I have found that I can do exactly what I want to do from the Automator application: Select "Application", enter the command line, save it, copy and paste the icon, etc. However, the process is all manual. I can't do that in an automated install of the application.
I cannot seem to find a way to do these Automator steps from the command line (which would be required during installation of my application) using something like Apple Script (osacript).
In what is more of a hack than an actual solution, I have also found that I can manipulate the installed application's Info.plist file, replacing the CFBundleExecutable value with a shell script that does an "open -a ... --args ...", but this requires some rather unbelievable hoops just to make it work.
I am also aware of Finder aliases (Can I create a Desktop Shortcut/Alias to a Folder from the Terminal?), which might also solve the problem, however there doesn't appear to be a way to add command-line arguments.
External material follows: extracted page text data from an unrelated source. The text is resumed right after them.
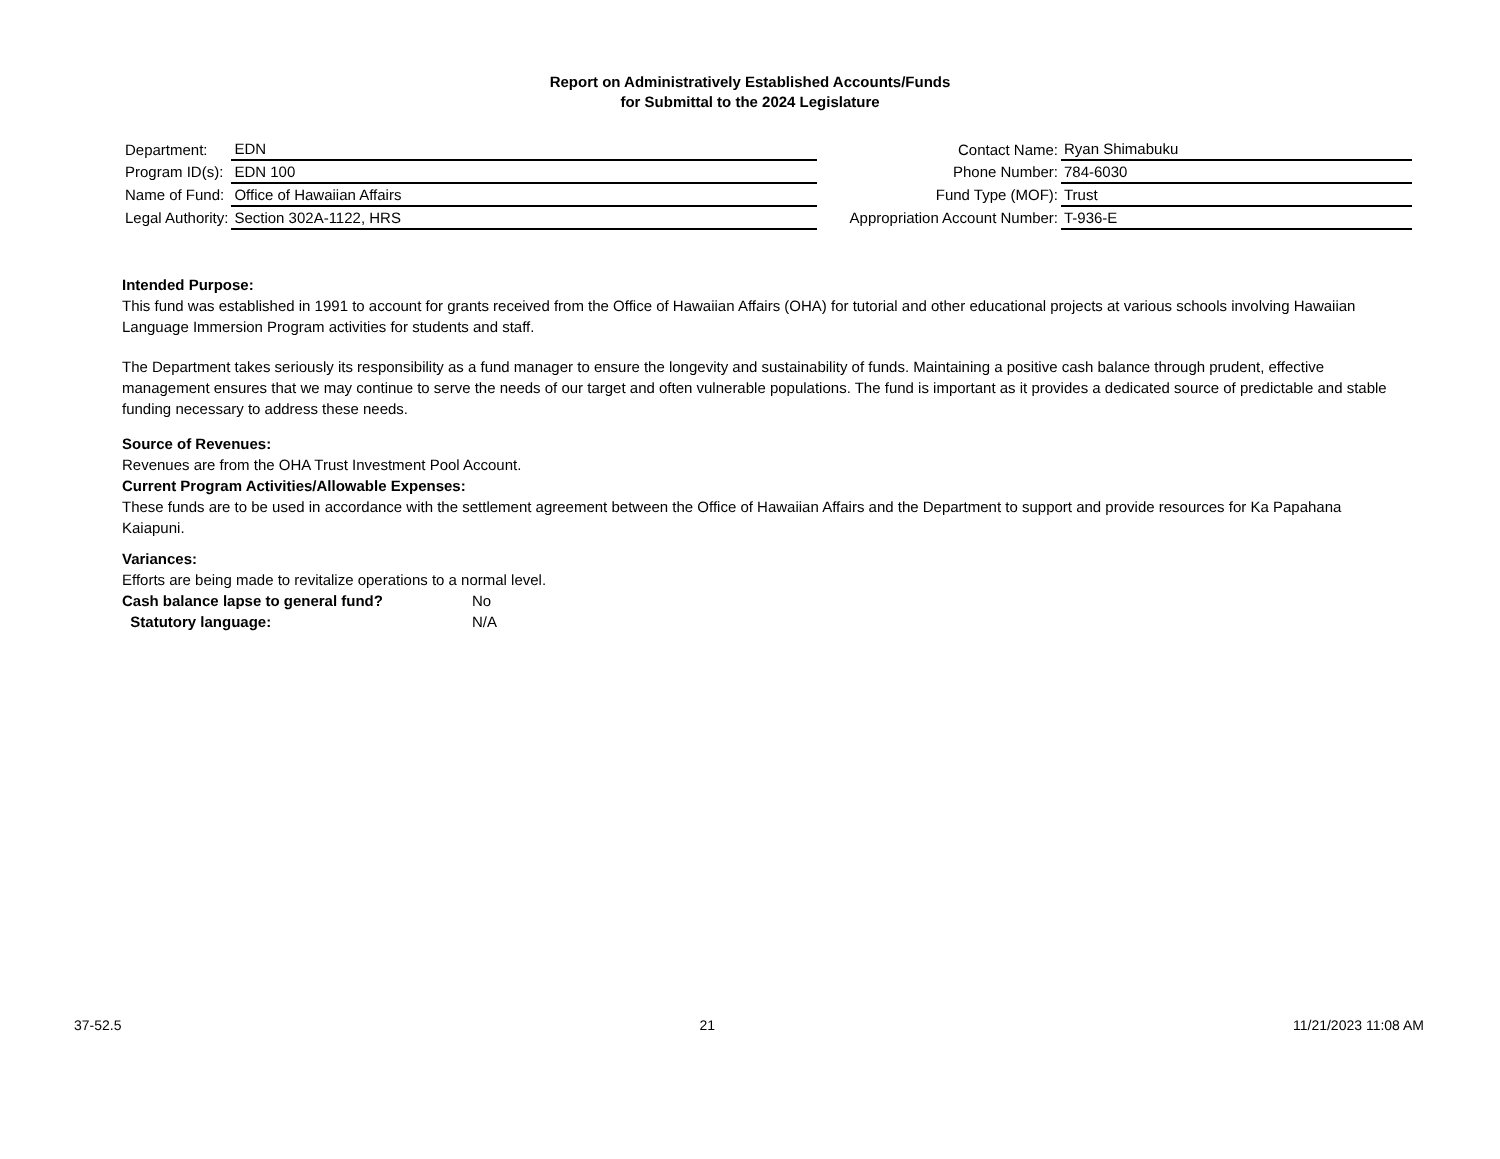Report on Administratively Established Accounts/Funds
for Submittal to the 2024 Legislature
| Department: | EDN |
| Program ID(s): | EDN 100 |
| Name of Fund: | Office of Hawaiian Affairs |
| Legal Authority: | Section 302A-1122, HRS |
| Contact Name: | Ryan Shimabuku |
| Phone Number: | 784-6030 |
| Fund Type (MOF): | Trust |
| Appropriation Account Number: | T-936-E |
Intended Purpose:
This fund was established in 1991 to account for grants received from the Office of Hawaiian Affairs (OHA) for tutorial and other educational projects at various schools involving Hawaiian Language Immersion Program activities for students and staff.
The Department takes seriously its responsibility as a fund manager to ensure the longevity and sustainability of funds. Maintaining a positive cash balance through prudent, effective management ensures that we may continue to serve the needs of our target and often vulnerable populations. The fund is important as it provides a dedicated source of predictable and stable funding necessary to address these needs.
Source of Revenues:
Revenues are from the OHA Trust Investment Pool Account.
Current Program Activities/Allowable Expenses:
These funds are to be used in accordance with the settlement agreement between the Office of Hawaiian Affairs and the Department to support and provide resources for Ka Papahana Kaiapuni.
Variances:
Efforts are being made to revitalize operations to a normal level.
Cash balance lapse to general fund? No
Statutory language: N/A
37-52.5 21 11/21/2023 11:08 AM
Everything seems to require either user interaction, or hackish file moving and manipulation. So the question is: How do I achieve this simple and elegant Windows-like shortcut mechanism under OS X without requiring these things?
Just to be clear, launching the application with arguments is not a problem (e.g., "open -a <apppath> --args ..."). Creating something that the user can manage like an application (i.e., Dock) that actually launches the app with arguments doesn't seem to be something very easily accomplished under OS X.